We use our documentation blog to share our methodology for reducing the carbon footprint of our digital artworks. We also have a ‘how to’ guide, documenting how we radically reduced the carbon footprint (and simultaneously improved the accessibility) of this website.

As part of The Networked Condition, an ongoing project undertaken with AND and Arts Catalyst, we created a free-to-use tool for planning digital artworks. You can also read a series of interviews with leading artists in this field.

We’re part of the Julie’s Bicycle International Touring and Environmental Responsibility programme, and are regularly asked to write and speak about our approach to climate action. Climate action underpins everything that we do, so feel free to get in touch if you’re planning an event.

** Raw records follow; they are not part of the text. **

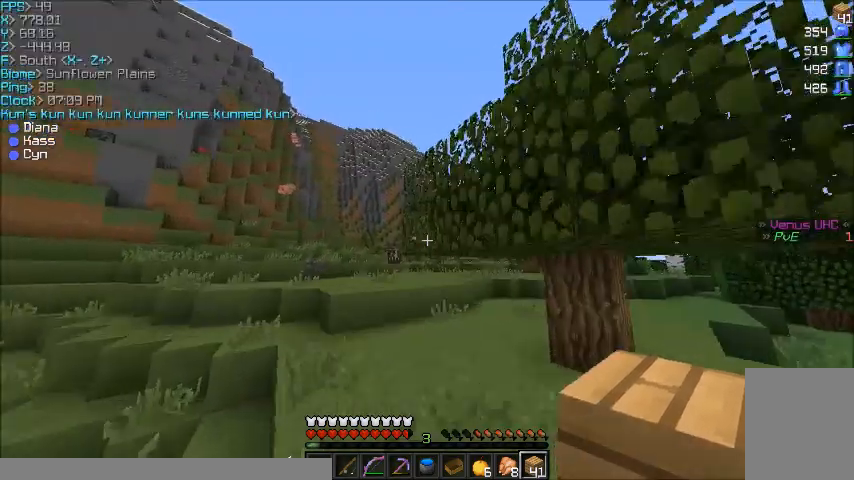
{"keys": ["w"], "mouse": [], "events": [[100, "a", "down"], [234, "a", "up"]]}
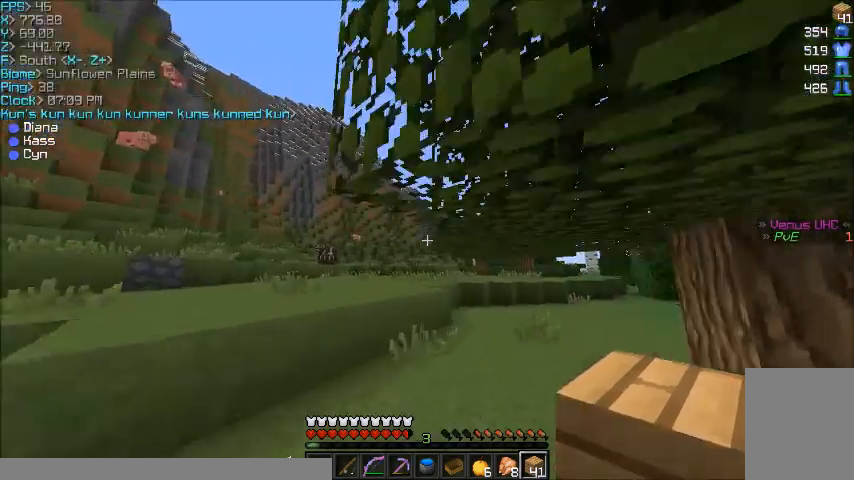
{"keys": ["w"], "mouse": [], "events": []}
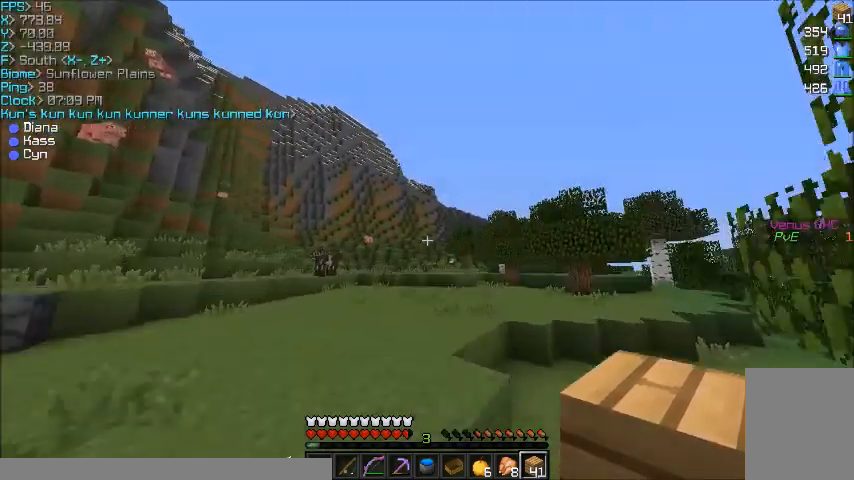
{"keys": ["w"], "mouse": [], "events": []}
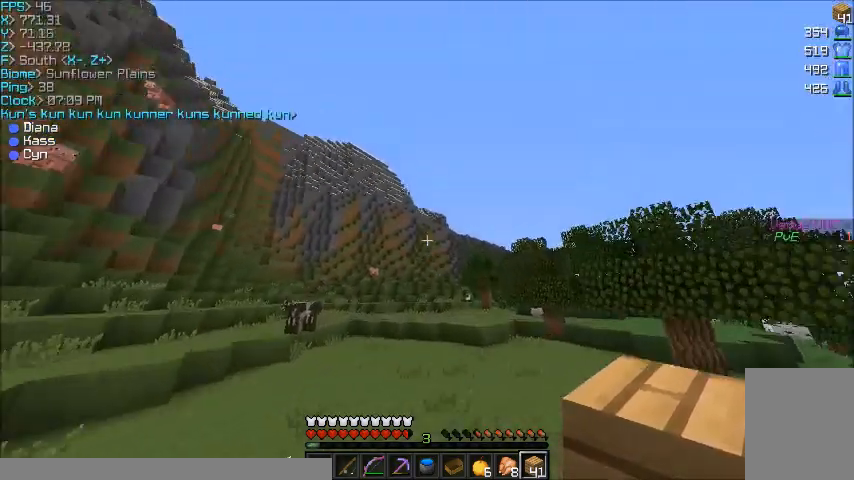
{"keys": ["w"], "mouse": [], "events": []}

Do What You Must - a scenario-based tool to facilitate training in group-based decision-making in the face of climate risk and uncertainty. Drawing on neuroscience and social psychology, it uses immersive narrative and interactivity to equip participants with the tools for collaborative decision-making to arrive at a sustainable, scalable solutions. It premiered in the Green Zone at COP26.

Shutdown - a piece of dynamic research into what public response would be to a national power failure. Commissioned by the Cabinet Office, it takes the approach of an immersive story, which mitigates the behaviour-intention gap - that people are unlikely to accurately predict their response if given a traditional survey, in part because of the complexity of the issue.

If I Were You - an interactive digital YA story about friendship and trying to do the right thing in a fast-moving world. Co-created with teenagers, it explores the decisions we make about protest, citizenship and climate emergency. If I Were You was supported by Nesta and the Paul Hamlyn Foundation.